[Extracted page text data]
*** Block opens ***

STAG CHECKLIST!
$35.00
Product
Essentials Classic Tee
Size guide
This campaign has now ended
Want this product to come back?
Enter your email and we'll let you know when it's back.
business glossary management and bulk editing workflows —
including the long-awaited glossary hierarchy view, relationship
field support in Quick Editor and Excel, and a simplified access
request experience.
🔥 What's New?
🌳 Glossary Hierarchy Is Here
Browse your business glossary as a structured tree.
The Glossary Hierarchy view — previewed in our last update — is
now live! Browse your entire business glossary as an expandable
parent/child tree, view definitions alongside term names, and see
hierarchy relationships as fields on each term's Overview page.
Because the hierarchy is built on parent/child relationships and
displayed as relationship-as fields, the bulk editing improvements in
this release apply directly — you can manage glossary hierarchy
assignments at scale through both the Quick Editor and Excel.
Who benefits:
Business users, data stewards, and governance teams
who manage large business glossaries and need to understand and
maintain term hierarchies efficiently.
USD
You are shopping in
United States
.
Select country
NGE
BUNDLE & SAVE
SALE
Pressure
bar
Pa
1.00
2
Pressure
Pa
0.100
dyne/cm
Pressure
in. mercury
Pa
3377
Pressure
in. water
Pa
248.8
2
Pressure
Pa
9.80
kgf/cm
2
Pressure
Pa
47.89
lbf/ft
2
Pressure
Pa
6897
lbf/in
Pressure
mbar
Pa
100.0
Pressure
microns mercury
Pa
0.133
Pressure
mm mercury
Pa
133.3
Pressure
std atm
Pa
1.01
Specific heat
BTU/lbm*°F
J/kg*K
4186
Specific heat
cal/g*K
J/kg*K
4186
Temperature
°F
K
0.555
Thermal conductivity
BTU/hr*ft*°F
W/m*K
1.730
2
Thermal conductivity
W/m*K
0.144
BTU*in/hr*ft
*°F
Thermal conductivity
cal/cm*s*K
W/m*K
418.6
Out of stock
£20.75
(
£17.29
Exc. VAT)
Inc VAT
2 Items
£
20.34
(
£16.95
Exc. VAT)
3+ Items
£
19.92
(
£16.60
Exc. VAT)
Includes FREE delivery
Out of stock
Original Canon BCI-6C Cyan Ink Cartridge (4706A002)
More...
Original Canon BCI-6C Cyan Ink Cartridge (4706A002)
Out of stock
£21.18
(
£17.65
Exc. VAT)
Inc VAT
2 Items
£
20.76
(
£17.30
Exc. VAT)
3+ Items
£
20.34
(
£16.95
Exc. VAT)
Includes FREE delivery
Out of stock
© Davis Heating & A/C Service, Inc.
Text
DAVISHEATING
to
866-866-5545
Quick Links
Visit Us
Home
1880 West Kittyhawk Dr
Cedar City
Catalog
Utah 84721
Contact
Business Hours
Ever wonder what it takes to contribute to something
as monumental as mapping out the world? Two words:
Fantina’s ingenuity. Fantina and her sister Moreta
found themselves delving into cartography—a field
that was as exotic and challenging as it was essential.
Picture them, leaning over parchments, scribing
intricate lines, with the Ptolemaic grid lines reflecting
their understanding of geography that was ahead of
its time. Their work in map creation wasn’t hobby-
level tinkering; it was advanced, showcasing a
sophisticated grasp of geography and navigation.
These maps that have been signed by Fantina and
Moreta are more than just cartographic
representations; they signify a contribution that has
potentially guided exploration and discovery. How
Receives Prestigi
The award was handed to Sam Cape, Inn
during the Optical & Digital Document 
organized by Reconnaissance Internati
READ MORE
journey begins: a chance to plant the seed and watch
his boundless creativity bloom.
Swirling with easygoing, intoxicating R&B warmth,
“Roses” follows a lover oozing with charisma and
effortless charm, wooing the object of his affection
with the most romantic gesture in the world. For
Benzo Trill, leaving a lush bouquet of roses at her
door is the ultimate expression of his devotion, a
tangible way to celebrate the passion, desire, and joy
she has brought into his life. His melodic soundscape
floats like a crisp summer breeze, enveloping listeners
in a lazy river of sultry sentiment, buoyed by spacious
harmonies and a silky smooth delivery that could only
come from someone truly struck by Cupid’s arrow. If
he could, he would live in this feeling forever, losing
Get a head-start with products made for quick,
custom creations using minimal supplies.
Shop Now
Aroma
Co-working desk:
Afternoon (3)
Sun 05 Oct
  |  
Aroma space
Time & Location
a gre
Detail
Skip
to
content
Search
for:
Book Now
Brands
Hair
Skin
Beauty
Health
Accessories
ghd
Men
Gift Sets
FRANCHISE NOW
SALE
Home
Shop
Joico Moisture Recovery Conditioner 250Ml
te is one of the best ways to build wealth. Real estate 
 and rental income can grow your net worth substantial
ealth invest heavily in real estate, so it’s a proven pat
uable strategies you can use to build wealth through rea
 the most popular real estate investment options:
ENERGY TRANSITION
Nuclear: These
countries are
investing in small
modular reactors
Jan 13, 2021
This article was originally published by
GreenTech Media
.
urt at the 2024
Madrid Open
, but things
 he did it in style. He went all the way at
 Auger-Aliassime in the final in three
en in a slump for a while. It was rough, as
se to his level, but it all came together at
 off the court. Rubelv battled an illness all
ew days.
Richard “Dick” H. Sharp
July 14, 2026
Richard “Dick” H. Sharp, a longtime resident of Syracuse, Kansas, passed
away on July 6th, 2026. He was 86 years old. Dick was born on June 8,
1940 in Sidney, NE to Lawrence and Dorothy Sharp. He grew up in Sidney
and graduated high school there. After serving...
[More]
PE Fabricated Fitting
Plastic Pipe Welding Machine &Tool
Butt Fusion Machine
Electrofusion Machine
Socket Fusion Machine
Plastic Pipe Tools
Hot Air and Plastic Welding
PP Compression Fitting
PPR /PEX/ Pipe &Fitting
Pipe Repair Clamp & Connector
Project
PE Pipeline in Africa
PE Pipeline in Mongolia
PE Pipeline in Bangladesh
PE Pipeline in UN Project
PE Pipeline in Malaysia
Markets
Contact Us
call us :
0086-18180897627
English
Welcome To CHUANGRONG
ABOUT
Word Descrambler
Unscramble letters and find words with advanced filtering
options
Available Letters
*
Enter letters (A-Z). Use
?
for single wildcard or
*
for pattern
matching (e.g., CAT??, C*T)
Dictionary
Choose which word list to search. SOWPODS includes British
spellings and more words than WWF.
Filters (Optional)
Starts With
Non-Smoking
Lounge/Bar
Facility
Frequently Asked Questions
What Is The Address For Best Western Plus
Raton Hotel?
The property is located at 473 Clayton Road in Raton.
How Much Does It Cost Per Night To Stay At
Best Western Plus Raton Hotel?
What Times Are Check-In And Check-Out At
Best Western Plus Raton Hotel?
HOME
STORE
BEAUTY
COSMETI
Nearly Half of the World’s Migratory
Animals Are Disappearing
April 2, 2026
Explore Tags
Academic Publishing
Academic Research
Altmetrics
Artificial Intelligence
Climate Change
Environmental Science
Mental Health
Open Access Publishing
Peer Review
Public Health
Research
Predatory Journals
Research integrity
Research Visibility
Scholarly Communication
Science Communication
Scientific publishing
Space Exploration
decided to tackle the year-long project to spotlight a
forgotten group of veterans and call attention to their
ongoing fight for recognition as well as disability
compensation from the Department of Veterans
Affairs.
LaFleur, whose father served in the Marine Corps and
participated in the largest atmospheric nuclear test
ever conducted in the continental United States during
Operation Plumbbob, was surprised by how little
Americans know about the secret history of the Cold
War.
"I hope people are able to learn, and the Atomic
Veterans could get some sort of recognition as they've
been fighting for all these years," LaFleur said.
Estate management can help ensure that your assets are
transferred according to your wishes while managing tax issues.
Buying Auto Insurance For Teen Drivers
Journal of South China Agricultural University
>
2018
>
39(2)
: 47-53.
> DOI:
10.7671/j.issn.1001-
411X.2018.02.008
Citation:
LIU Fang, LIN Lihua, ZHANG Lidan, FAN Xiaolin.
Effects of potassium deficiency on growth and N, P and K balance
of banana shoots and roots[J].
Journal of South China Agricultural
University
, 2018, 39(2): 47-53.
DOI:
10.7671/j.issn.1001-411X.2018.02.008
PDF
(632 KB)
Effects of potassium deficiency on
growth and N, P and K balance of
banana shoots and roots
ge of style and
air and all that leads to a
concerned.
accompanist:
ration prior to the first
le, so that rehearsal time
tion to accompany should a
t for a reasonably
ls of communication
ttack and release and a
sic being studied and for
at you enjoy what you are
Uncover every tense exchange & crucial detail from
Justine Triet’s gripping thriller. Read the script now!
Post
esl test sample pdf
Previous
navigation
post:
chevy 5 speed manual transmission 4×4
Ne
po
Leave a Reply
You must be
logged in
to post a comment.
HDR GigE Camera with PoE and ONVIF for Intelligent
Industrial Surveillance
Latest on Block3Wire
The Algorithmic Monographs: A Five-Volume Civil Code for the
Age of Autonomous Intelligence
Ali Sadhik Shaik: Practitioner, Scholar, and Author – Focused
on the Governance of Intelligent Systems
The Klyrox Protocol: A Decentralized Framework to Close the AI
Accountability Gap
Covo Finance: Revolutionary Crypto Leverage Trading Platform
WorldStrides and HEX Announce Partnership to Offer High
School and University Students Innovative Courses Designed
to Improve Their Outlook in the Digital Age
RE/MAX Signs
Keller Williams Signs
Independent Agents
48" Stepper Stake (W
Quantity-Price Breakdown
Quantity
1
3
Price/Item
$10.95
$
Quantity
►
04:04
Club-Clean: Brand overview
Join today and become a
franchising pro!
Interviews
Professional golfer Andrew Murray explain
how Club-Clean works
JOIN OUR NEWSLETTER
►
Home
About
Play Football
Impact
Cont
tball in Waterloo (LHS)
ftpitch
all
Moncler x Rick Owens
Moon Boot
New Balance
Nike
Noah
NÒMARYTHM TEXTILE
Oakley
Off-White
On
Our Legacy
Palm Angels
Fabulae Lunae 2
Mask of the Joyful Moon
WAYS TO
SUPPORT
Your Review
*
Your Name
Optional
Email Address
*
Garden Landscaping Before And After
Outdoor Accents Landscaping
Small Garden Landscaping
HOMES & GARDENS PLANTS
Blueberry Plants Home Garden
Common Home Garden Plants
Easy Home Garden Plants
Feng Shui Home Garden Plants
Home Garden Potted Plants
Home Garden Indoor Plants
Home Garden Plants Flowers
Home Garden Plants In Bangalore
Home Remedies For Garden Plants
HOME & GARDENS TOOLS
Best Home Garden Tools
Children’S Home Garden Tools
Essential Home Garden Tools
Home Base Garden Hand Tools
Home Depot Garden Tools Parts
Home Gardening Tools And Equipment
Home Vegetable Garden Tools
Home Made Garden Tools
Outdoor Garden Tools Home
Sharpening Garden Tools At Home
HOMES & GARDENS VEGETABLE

*** Block closes ***

Written task: Can you give the lines as a JSON list of strings, one string per line with blank lines left out, starting with the first line of the items and going on through the line containing "Business Hours", both included?

Answer to the problem:
[
  "STAG CHECKLIST!",
  "$35.00",
  "Product",
  "Essentials Classic Tee",
  "Size guide",
  "This campaign has now ended",
  "Want this product to come back?",
  "Enter your email and we'll let you know when it's back.",
  "business glossary management and bulk editing workflows —",
  "including the long-awaited glossary hierarchy view, relationship",
  "field support in Quick Editor and Excel, and a simplified access",
  "request experience.",
  "🔥 What's New?",
  "🌳 Glossary Hierarchy Is Here",
  "Browse your business glossary as a structured tree.",
  "The Glossary Hierarchy view — previewed in our last update — is",
  "now live! Browse your entire business glossary as an expandable",
  "parent/child tree, view definitions alongside term names, and see",
  "hierarchy relationships as fields on each term's Overview page.",
  "Because the hierarchy is built on parent/child relationships and",
  "displayed as relationship-as fields, the bulk editing improvements in",
  "this release apply directly — you can manage glossary hierarchy",
  "assignments at scale through both the Quick Editor and Excel.",
  "Who benefits:",
  "Business users, data stewards, and governance teams",
  "who manage large business glossaries and need to understand and",
  "maintain term hierarchies efficiently.",
  "USD",
  "You are shopping in",
  "United States",
  ".",
  "Select country",
  "NGE",
  "BUNDLE & SAVE",
  "SALE",
  "Pressure",
  "bar",
  "Pa",
  "1.00",
  "2",
  "Pressure",
  "Pa",
  "0.100",
  "dyne/cm",
  "Pressure",
  "in. mercury",
  "Pa",
  "3377",
  "Pressure",
  "in. water",
  "Pa",
  "248.8",
  "2",
  "Pressure",
  "Pa",
  "9.80",
  "kgf/cm",
  "2",
  "Pressure",
  "Pa",
  "47.89",
  "lbf/ft",
  "2",
  "Pressure",
  "Pa",
  "6897",
  "lbf/in",
  "Pressure",
  "mbar",
  "Pa",
  "100.0",
  "Pressure",
  "microns mercury",
  "Pa",
  "0.133",
  "Pressure",
  "mm mercury",
  "Pa",
  "133.3",
  "Pressure",
  "std atm",
  "Pa",
  "1.01",
  "Specific heat",
  "BTU/lbm*°F",
  "J/kg*K",
  "4186",
  "Specific heat",
  "cal/g*K",
  "J/kg*K",
  "4186",
  "Temperature",
  "°F",
  "K",
  "0.555",
  "Thermal conductivity",
  "BTU/hr*ft*°F",
  "W/m*K",
  "1.730",
  "2",
  "Thermal conductivity",
  "W/m*K",
  "0.144",
  "BTU*in/hr*ft",
  "*°F",
  "Thermal conductivity",
  "cal/cm*s*K",
  "W/m*K",
  "418.6",
  "Out of stock",
  "£20.75",
  "(",
  "£17.29",
  "Exc. VAT)",
  "Inc VAT",
  "2 Items",
  "£",
  "20.34",
  "(",
  "£16.95",
  "Exc. VAT)",
  "3+ Items",
  "£",
  "19.92",
  "(",
  "£16.60",
  "Exc. VAT)",
  "Includes FREE delivery",
  "Out of stock",
  "Original Canon BCI-6C Cyan Ink Cartridge (4706A002)",
  "More...",
  "Original Canon BCI-6C Cyan Ink Cartridge (4706A002)",
  "Out of stock",
  "£21.18",
  "(",
  "£17.65",
  "Exc. VAT)",
  "Inc VAT",
  "2 Items",
  "£",
  "20.76",
  "(",
  "£17.30",
  "Exc. VAT)",
  "3+ Items",
  "£",
  "20.34",
  "(",
  "£16.95",
  "Exc. VAT)",
  "Includes FREE delivery",
  "Out of stock",
  "© Davis Heating & A/C Service, Inc.",
  "Text",
  "DAVISHEATING",
  "to",
  "866-866-5545",
  "Quick Links",
  "Visit Us",
  "Home",
  "1880 West Kittyhawk Dr",
  "Cedar City",
  "Catalog",
  "Utah 84721",
  "Contact",
  "Business Hours"
]